TRECHO FORNECIDO:
====================
O mesmo pode ser dito das políticas públicas. Há uma quantidade enorme de pesquisas e dados para fundamentar diversos programas e políticas. Mas até mesmo alguns dos programas mais bem concebidos nunca serão concretizados devido a contratempos durante a implementação.

Este desafio de implementação é bem conhecido pelos países com os quais o Grupo do Banco Mundial trabalha, bem como pela nossa equipe. Já nos deparamos com inúmeras ideias para combater a pobreza e a desigualdade que não cumpriram suas promessas por falta de capacidade de execução.

Nós estamos tentando remediar esta situação. Estamos realizando um grande esforço para coletar e compartilhar, sistematicamente, tudo o que há de conhecimento sobre a implementação de projetos. Para tal, estamos trabalhando com países selecionados para criar "Centros de Ciência da Entrega".
====================
DADOS:
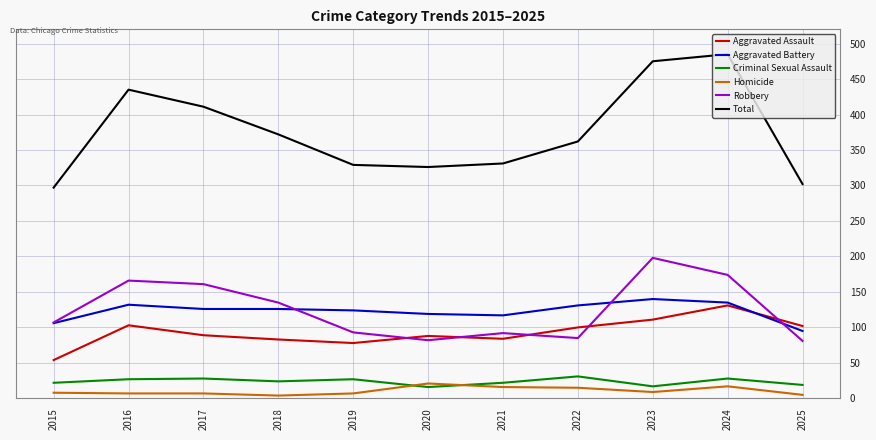

True or false: Criminal Sexual Assault and Robbery cross at least once.

False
====================
INSTRUÇÕES DE TRABALHO:
(a) Reescreva de forma mais breve o parágrafo do trecho fornecido que começa com "Nós estamos tentando remediar", mantendo seus fatos principais.
(b) Transcreva a parte do trecho fornecido que vai de "O mesmo pode" até "capacidade de execução.".

RESPOSTAS DOS PROBLEMAS:
(a) Para remediar a situação, estamos coletando e compartilhando sistematicamente o conhecimento sobre implementação de projetos e, com países selecionados, criando "Centros de Ciência da Entrega".

(b)
O mesmo pode ser dito das políticas públicas. Há uma quantidade enorme de pesquisas e dados para fundamentar diversos programas e políticas. Mas até mesmo alguns dos programas mais bem concebidos nunca serão concretizados devido a contratempos durante a implementação.

Este desafio de implementação é bem conhecido pelos países com os quais o Grupo do Banco Mundial trabalha, bem como pela nossa equipe. Já nos deparamos com inúmeras ideias para combater a pobreza e a desigualdade que não cumpriram suas promessas por falta de capacidade de execução.